Le gâteau du président, film de Hasan Hadi (2025)

Fiche de l’Observatoire Foi et Culture du 01 avril 2026, OFC 2026, n°18 sur Le gâteau du président, film de Hasan Hadi (2025)

OFC 2026, n°18 - 1er avril 2026 Le jour se lève sur des marais où, parmi les roseaux, glissent silencieusement de frêles esquifs à fond plat, surgis du fond des âges. Les images, sublimes, nous font nous-mêmes entrer dans ce monde amphibie, peuplé depuis des millénaires. Nous sommes en Mésopotamie. Plus précisément, l’Irak des années 90. Soudain, des avions de chasse survolent les étendues liquides. Les bombardements ne devraient pas tarder.

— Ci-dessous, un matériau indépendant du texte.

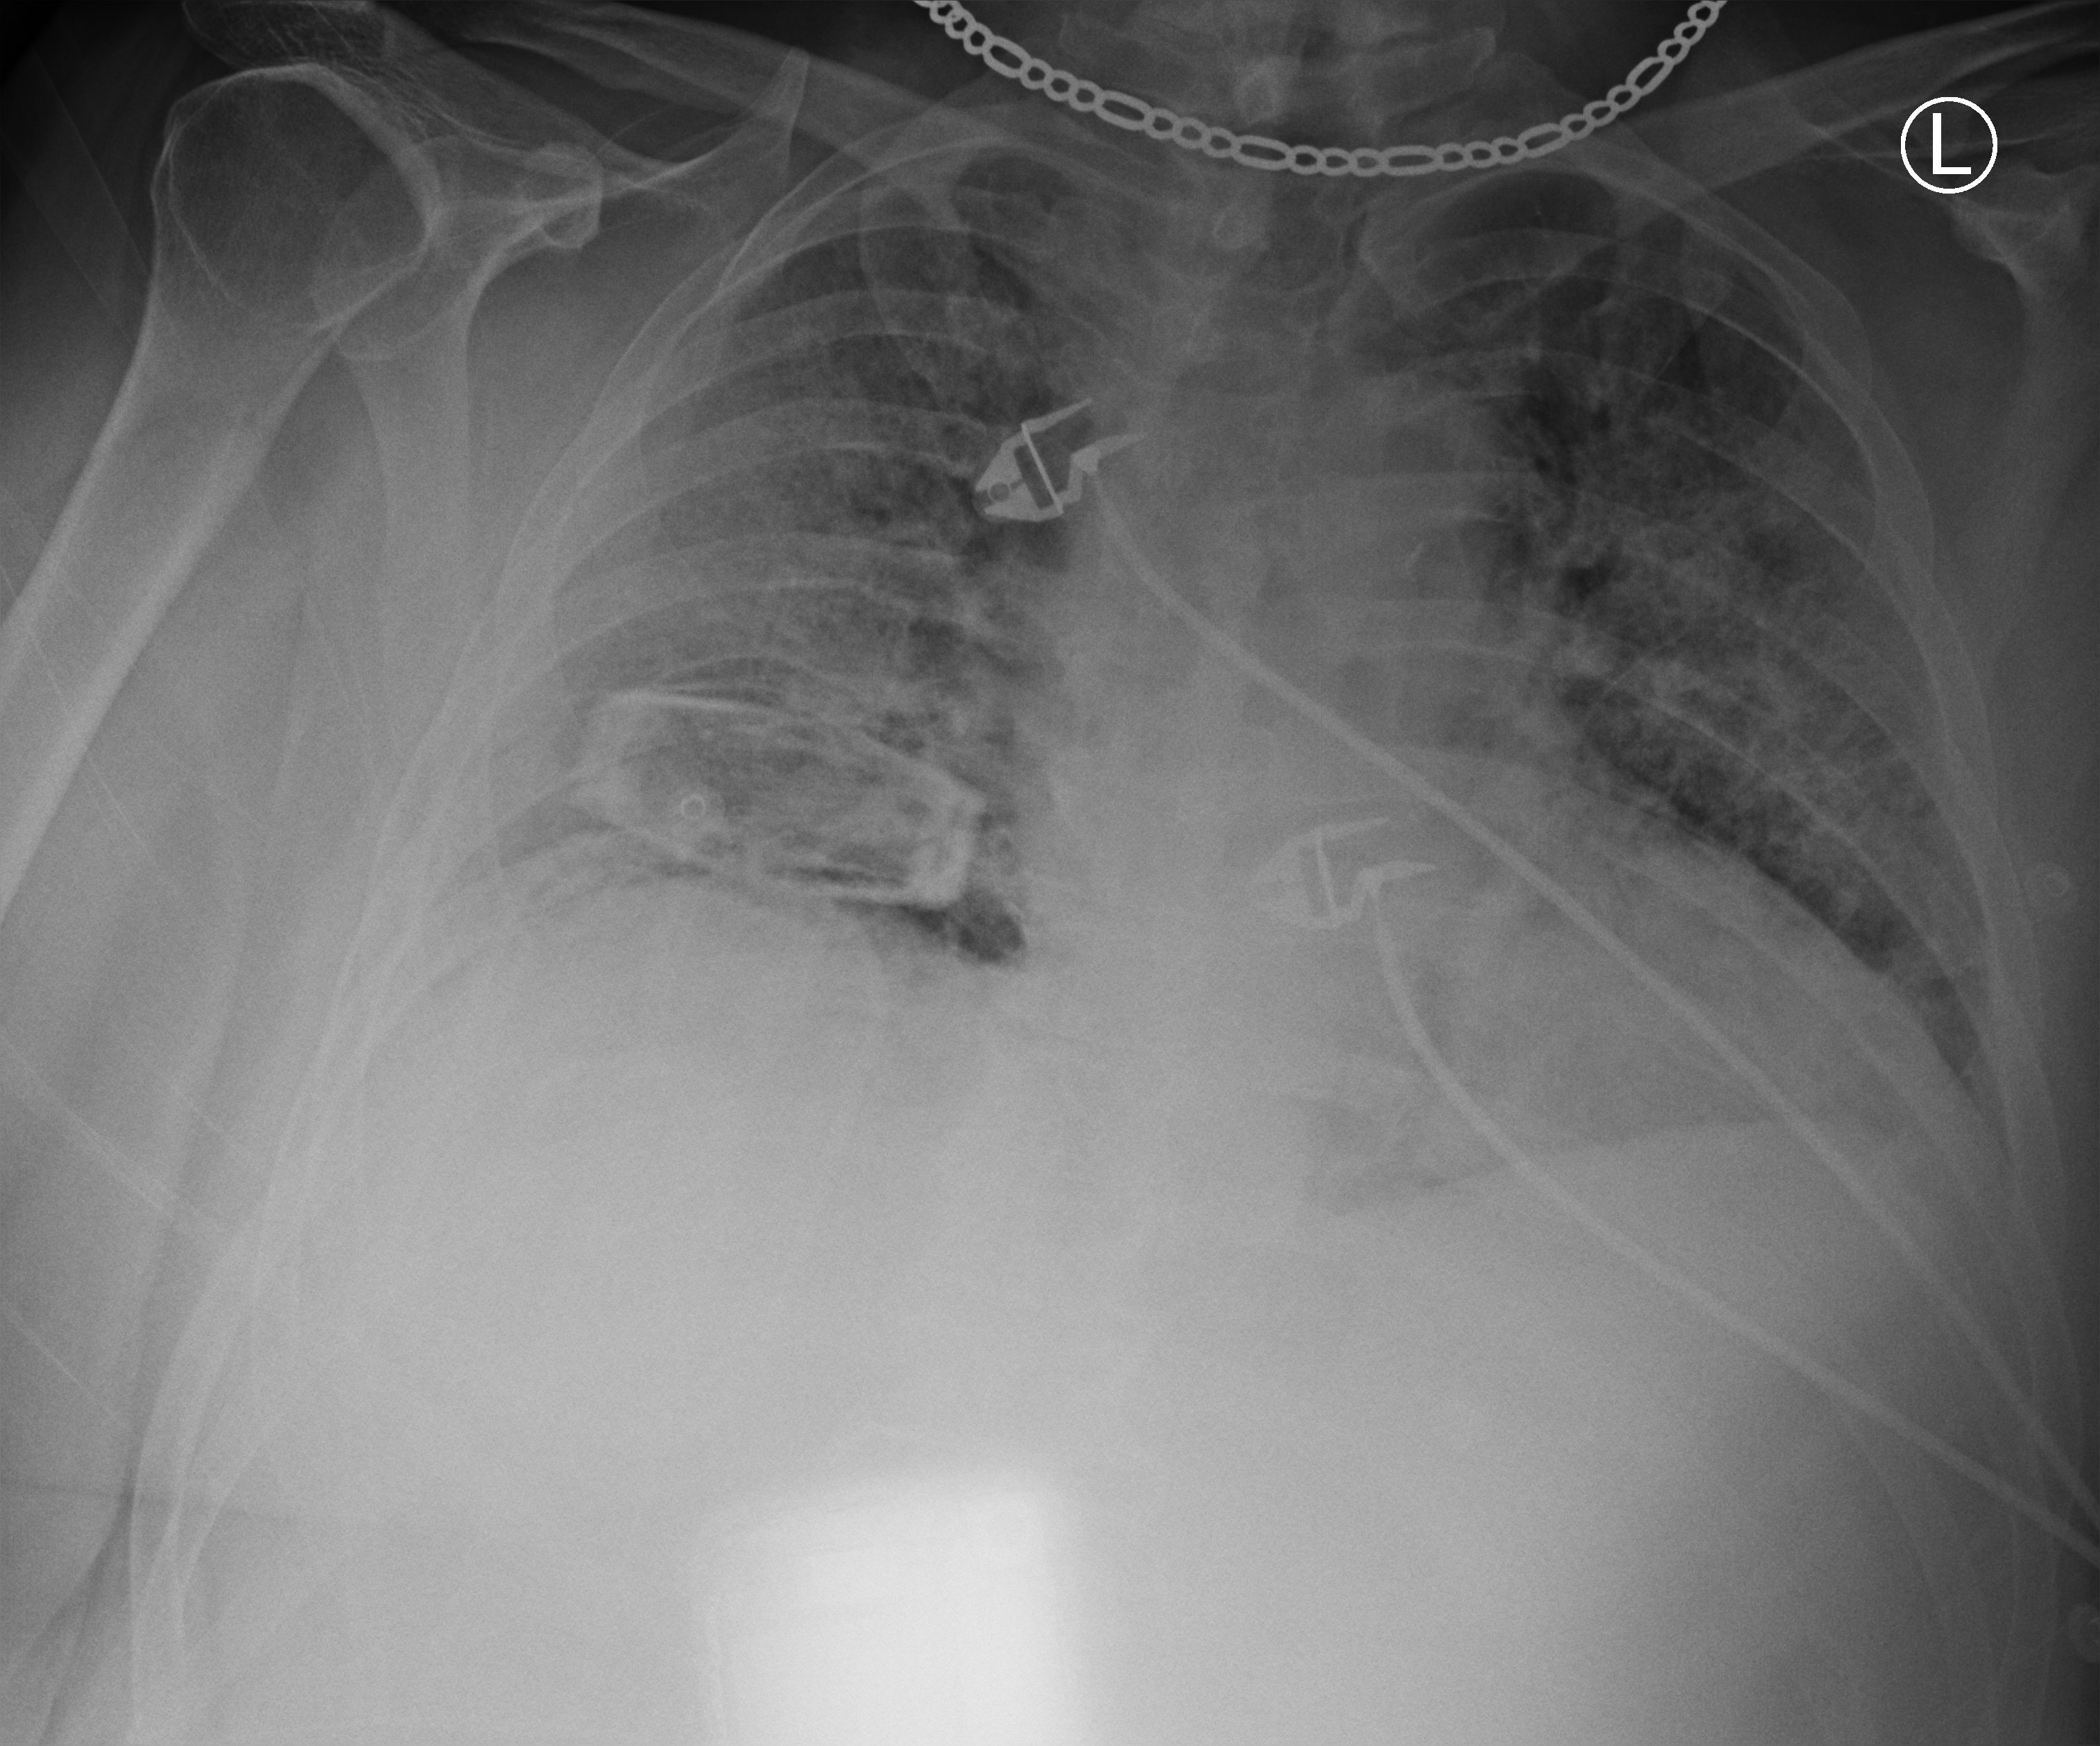
Portable chest radiograph, anteroposterior (AP) projection. Patient hospitalised with COVID-19; male, aged 60–74 years.
Admission-level facts for this patient (not findings on this image; timing relative to this image not recorded):
- admitted to intensive care during this hospital stay: no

Lamia, neuf ans, se lève rapidement. Salue sa grand-mère (nous apprendrons bientôt que ses parents ont disparu), saute dans une barque, vogue vers son école, arrive dans sa classe où des garnements affluent pour, sous la férule d’un professeur aussi brutal que corruptible, scander des slogans à la gloire de Saddam Hussein. La révolution est en marche, la guerre menace, les traditions demeurent, l’oppression suinte à tous les échelons, il faut bien vivre.

Malgré ses tentatives pour échapper à une angoisse prémonitoire, Lamia se retrouve tirée au sort pour confectionner le gâteau qui marquera le jour anniversaire de Saddam. Seul problème : en ce temps de rationnements, elle n’a ni ingrédients ni argent pour se les procurer. Or le maître exige et la classe attend. Elle dispose de deux jours. Famille et relations ne peuvent rien pour elle, elle doit se débrouiller avec Saeed, son ami de cœur, fils d’un estropié et apprenti détrousseur.

Ensemble, un coq en bandoulière et le cartable au dos, forts de leur fragile ingéniosité, ils vont essayer l’impossible. Dupés par les leurs, se mettant en danger, hantant les hôpitaux comme les pires bouges, arrêtés ou ignorés… Dans les ingrédients du gâteau, il y aura des reniements, des morts, des larcins et des dévouements insensés. Au passage, bien des figures inoubliables auront été croisées, de la grand-mère ridée à un chauffeur de taxi au grand cœur, le rire se mêlant au désespoir. Et le visage de Lamia, vulnérable et déterminée, exigeante et désarmée, ne nous quittera plus.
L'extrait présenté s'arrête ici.